I got this to work. It's clear that I fundamentally don't understand UID mapping
and user namespaces well enough, even after reading a bunch of man pages and articles
about them. Still, after a lot of further experimentation, trial and error, I succeeded.
I'll post my findings here in case someone else struggles with this (and, judging by
Google results for the error messages in my original post, I'm not alone).
TL;DR here are the parameters I had to add:
--uidmap 0:0:1
--uidmap 100:1:1
--gidmap 0:0:1
--gidmap 65534:1:1
Inside the container, the corresponding /proc entries match:
root@c4a7043b2e10:/# cat /proc/self/uid_map
0 0 1
100 1 1
root@c4a7043b2e10:/# cat /proc/self/gid_map
0 0 1
65534 1 1
After this, 'apt update' ran fine.

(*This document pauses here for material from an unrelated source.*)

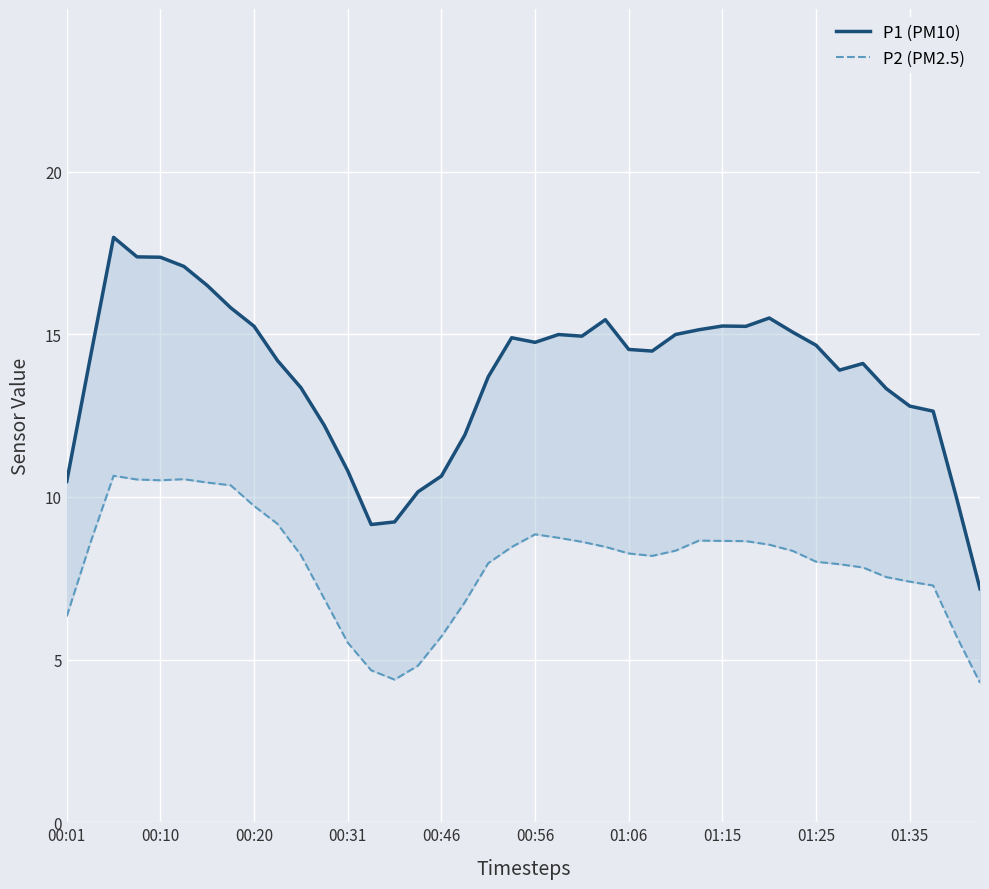

What is the difference between the maximum and second lowest values in the P2 (PM2.5) series?

6.3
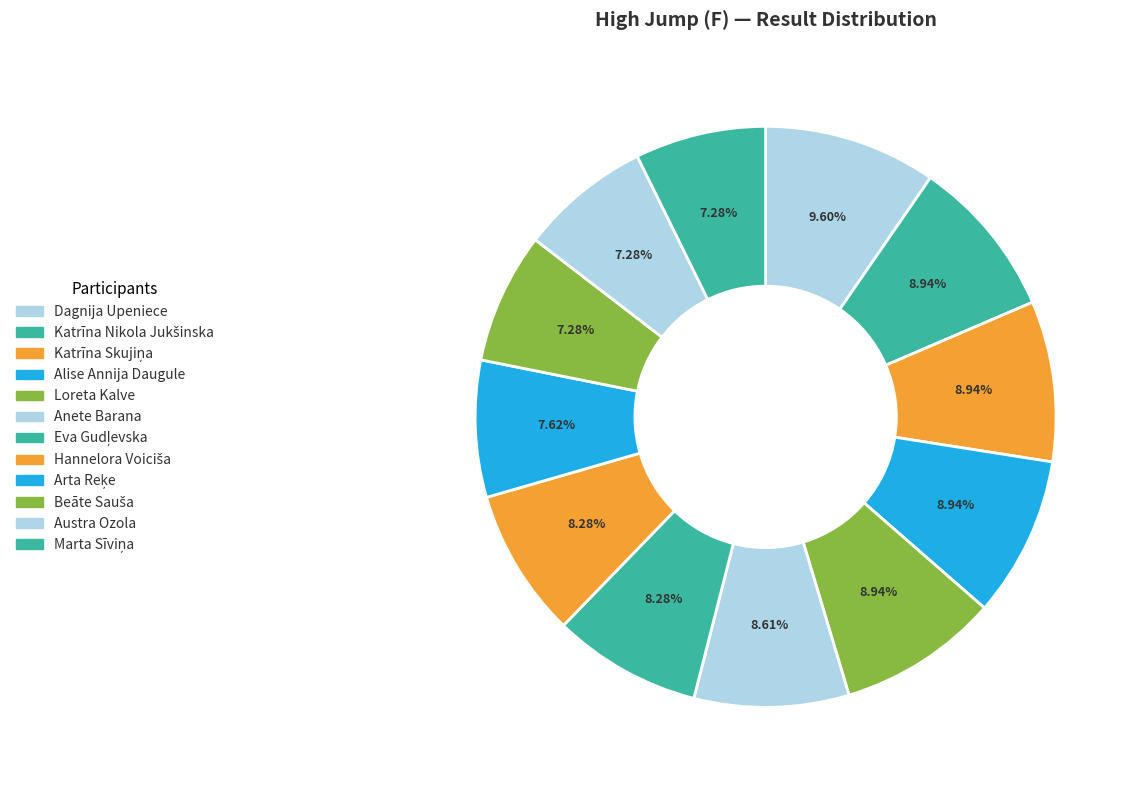

To the nearest percent, what percentage of the pie is Hannelora Voiciša?

8%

The mapping of the container's root to the
host's non-root user when writing files to bind mounted volumes was also preserved.
More details—in particular about the "magic numbers" 100 and 65534—follow for
anyone interested, or in need of applying this to their situation.
- - - - -
Here's what's on the host side in both /etc/subuid and /etc/subgid, encompassing
all the five non-root users on the host (names obscured):
vagrant:100000:65536
user2:165536:65536 <-- this one is the container-running service user
user3:231072:65536
user4:296608:65536
user5:362144:65536
(The corresponding host UIDs and GIDs for the listed users are 1000–1004, though
that's not relevant for this case.)
Inside the container, the user is just root with UID/GID 0. There, both /etc/subuid and
/etc/subgid are blank.
During research for writing this, I realized where the UID 100 and GID 65534 in the error
message are coming from. Inside the container's /etc/passwd, there's this:
_apt:x:100:65534::/nonexistent:/usr/sbin/nologin
UIDs 100-999 are "dynamically allocated system users and groups" according to
https://www.debian.org/doc/debian-policy/ch-opersys.html#uid-and-gid-classes. Fortunately,
in this case, the _apt user always seems to be dynamically allocated the UID 100, so that
I can just hardcode that into my --uidmap invocation. GID 65534 is "nogroup",
the group equivalent of the "nobody" user with the corresponding UID.
_apt is an unprivileged user that owns some of the files/dirs that the 'apt'
command uses when dealing with packages. When 'apt' runs as root, it drops
privileges to become this user as a security measure; see
https://askubuntu.com/a/810213/1265622
To summarize my goals:
1. When the container's root user writes into volumes bind mounted from the host, it
should have the privileges of user2, who is running the container. When it creates new
files into those volumes, they should appear on the host side with the same
owner/group/mode as they would have if user2 had just written them to the bind mount
source directly on the host.
2. Inside the container, the root user should have full root privileges to do what it
wants – within the limits of what's even possible to do in rootless containers. (And,
of course, limited to the privileges of user2 whenever touching something on the host.) In
this case, it needs to be able to drop privileges and become the _apt user within the
container.
The first goal was doable with just --uidmap 0:0:1. Interestingly, when I added --uidmap
100:1:1 and --gidmap 65534:1:1 for the second goal, the container refused to start,
complaining that UID mapping is used but GID 0 is not mapped. This is why --gidmap 0:0:1
was added as the last piece of the puzzle. I have no idea why it wasn't initially
required for the first goal.
- - - - -
After all this, I still do not at all understand what the second number
("intermediate UID/GID") in rootless mode for the --uidmap and --gidmap
parameters even is. I've read and re-read
https://docs.podman.io/en/latest/markdown/podman-run.1.html#uidmap-contai...
a dozen times to no avail, as well as 'man user_namespaces', and I almost feel
like I know less than when I started. At this point I guess I'd need to understand
something about the Linux kernel for any explanation to make sense.
Still, I hope this helps someone else!